I wonder if anyone can help, i can't put this on facebook where too many family members can see it or just aquaintances that will laugh.

I've had a gym membership since 19th January but never been. I have bipolar and I've recently come off my antidepressants due to wanting a baby later in the year and cannot bring myself to leave the house for anything other than work.
I have no friends i can talk to or go to the gym with, i have no peer support at all as im always a low person and need a lot of support and advice which pushes people away. Originally my OH said he would come to the gym with me but because i was ill for a month with pneumonia he now has a routiene of going with friends. Every time i mention this too him he says im doing it to keep him away from having a life without me.

Im stuck at 15stone, a size 16/18 and getting married in July. At this moment in time i hate myself and feel so lonely.

Replies

  • quirkytizzy
    quirkytizzy Posts: 4,052 Member
    I, too, suffer from anxiety when I leave the house. It's left me quite homebound over the last few years. Since being on medication isn't a good idea for you right now, you can check out Youtube for free, at home workouts. That's what I do.

    It's unfair for your SO to say that you are holding him back. My BF occasionally expresses a similar sentiment (that he feels trapped in the house) and I always remind him that just because I am home doesn't mean he has to be home. Finding other things to do with him has helped this. A lot of times they just want to feel included.
  • kyrabeth1986
    kyrabeth1986 Posts: 53 Member
    My OH goes out a lot compared to me, to the gym with friends, nights out, pub with mates, to a garage to work on his car. So when he is home he has no interest in doing anything. There are so many films i've wanted to see or would just love to go out and do something but don't want to do it alone. He says i don't make the effort with his friends, but i really struggle socially and as i've had a very different life to them i feel i cannot talk to them about anything. All i ever seem to see is other people on facebook out with friends having a drink or shopping etc and if i look through my feed for the last 3 years unless i did something with my OH i've always been at home. I have exercise DVDs that i do at home but i'd like to do group exercise but the anxiety is too much to get myself through the door at the gym.

    I just need some friends but don't know where to start. My workplace isn't the type of place you can make friends and i've been told by my boss that as my 'depression' brings others down i should keep myself to myself.

    I don't know what the answer is.
  • marykpfist
    marykpfist Posts: 141 Member
    Are you and you SO doing any per marriage classes? ( like through the city or church?)
    It might be a way to get out together and focus on something positive and happy. :)

    My DH and I took one and enjoyed the time together so much, we ok another.
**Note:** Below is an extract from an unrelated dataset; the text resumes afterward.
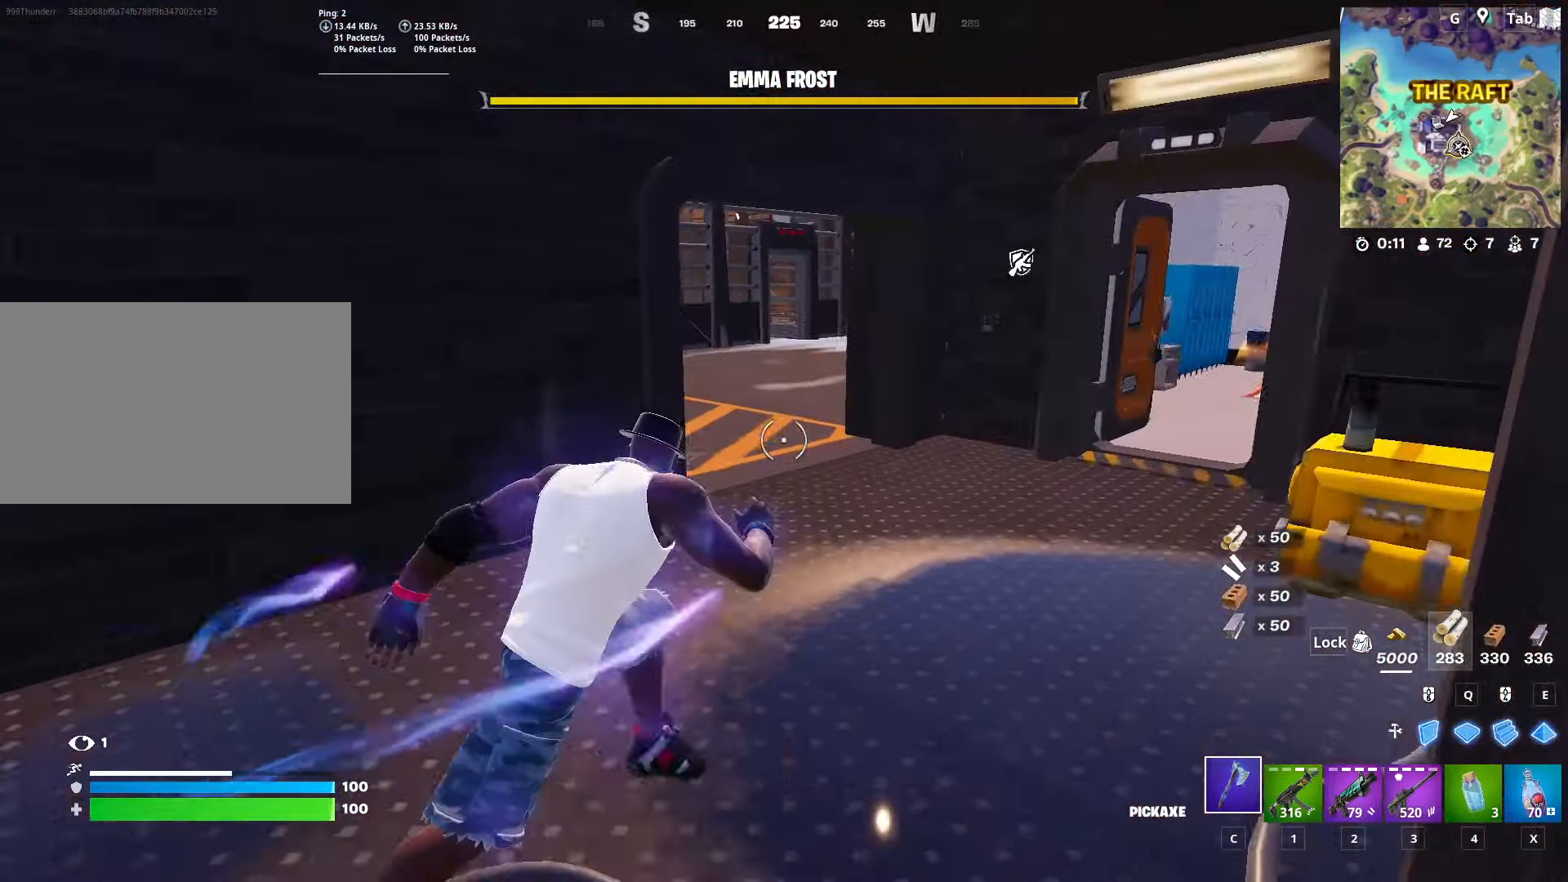
{"keys": ["w"], "mouse": [], "mouse_move": "up-left", "events": [[283, "d", "up"]]}
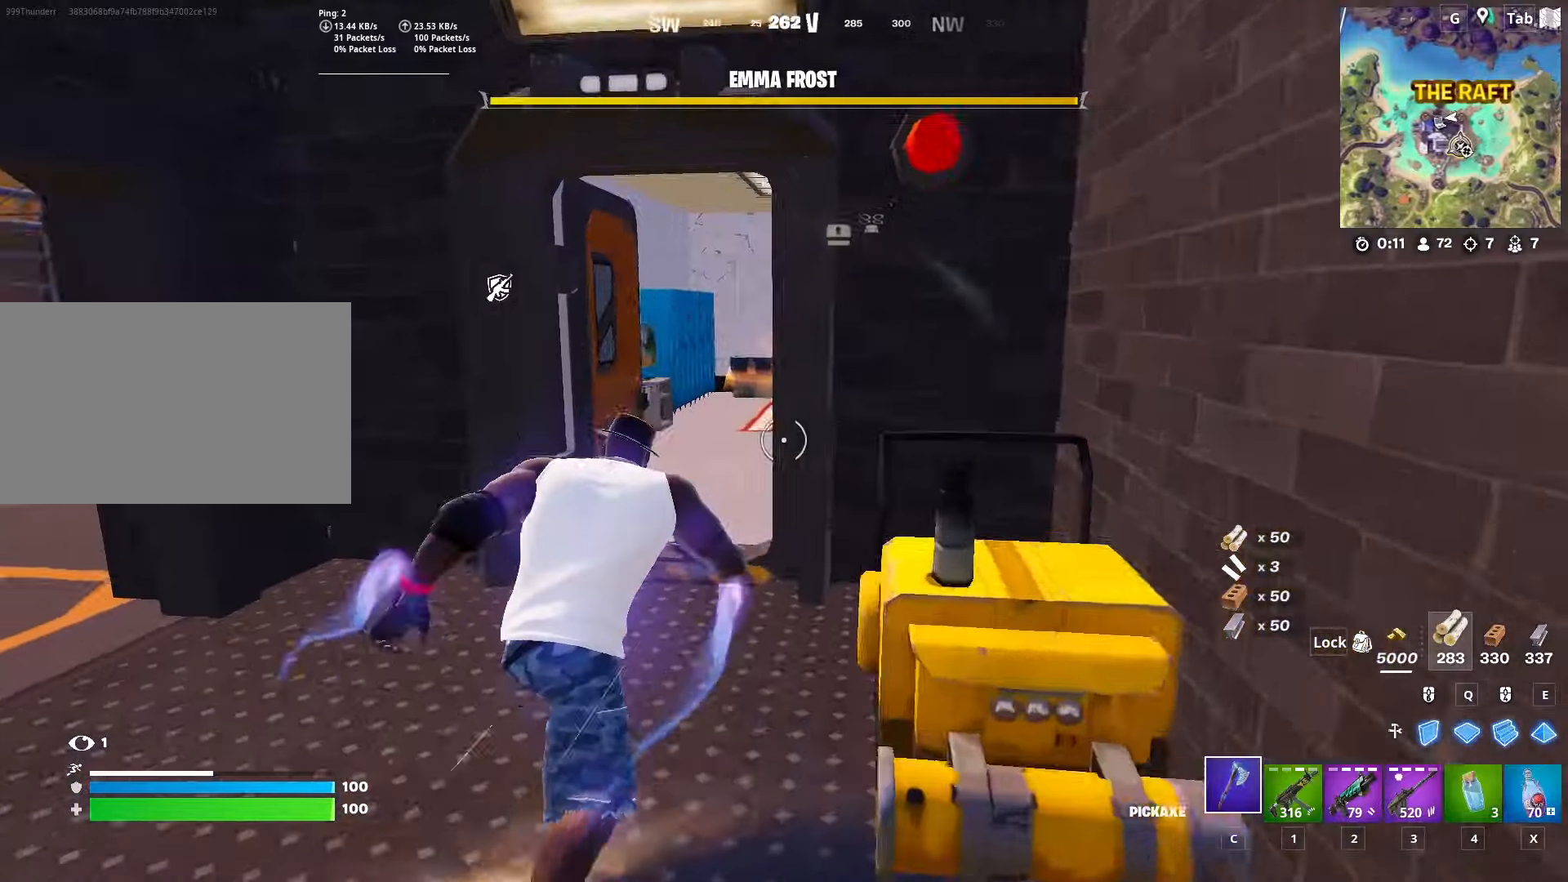
{"keys": ["shift", "w"], "mouse": [], "mouse_move": "left", "events": [[483, "shift", "down"]]}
We've been married12 years now...so it's been a while!
  • kyrabeth1986
    kyrabeth1986 Posts: 53 Member
    We are getting married in a registry office so not heard of any classes. I would be VERY surprised if he would be interested in doing anything like that anyway.

    Ideally i'd like to find a way of getting out the house without needing him. But, on the other hand when im not with him i dont enjoy myself even when i did have friends.

    Just feel in a very confused, anxious and lonely place. I dont even know what the answer to my problem is myself.
  • Kimberly3013
    Kimberly3013 Posts: 78 Member
    Maybe you need to sit down with him and make up some kind of schedule. You can let him know that you understand he needs time with his friends but he also needs time with you. Pick however many days of the week that you would like for him to go to the gym with you and both of you stick to it. Maybe on those days when you go to the gym you can also go see a movie together afterward or do something else to make it your date night.

    From experience from a failed first marriage: I never asked my first husband about date nights or when we would spend time together. I also thought (I was young) that in a marriage that was a given. NOT! He ended up being a recluse and didn't want me to go anywhere either including working (I was a stay at home mom). I tried many times to get him to go out and do things...anything. We ended up getting divorced because of it. I am currently married to a man who goes out and does things with me. He also has his time to do and go where he wants but we always make sure there is time for us. We have 7 kids at home so believe me when I say it gets harder when there are kids involved. So fix it now rather than later. This is best for you and your well being, you need someone who will support you and be there for you. I agree with the post above that recommended talking to someone like a pre-marriage counselor.

    Good luck and best wishes!
  • kyrabeth1986
    kyrabeth1986 Posts: 53 Member
    We do things together, like watch films/tv. But we rarely go out and if i ask for more time he says im controlling him and taking him away from his friends because im jealous i dont have any of my own.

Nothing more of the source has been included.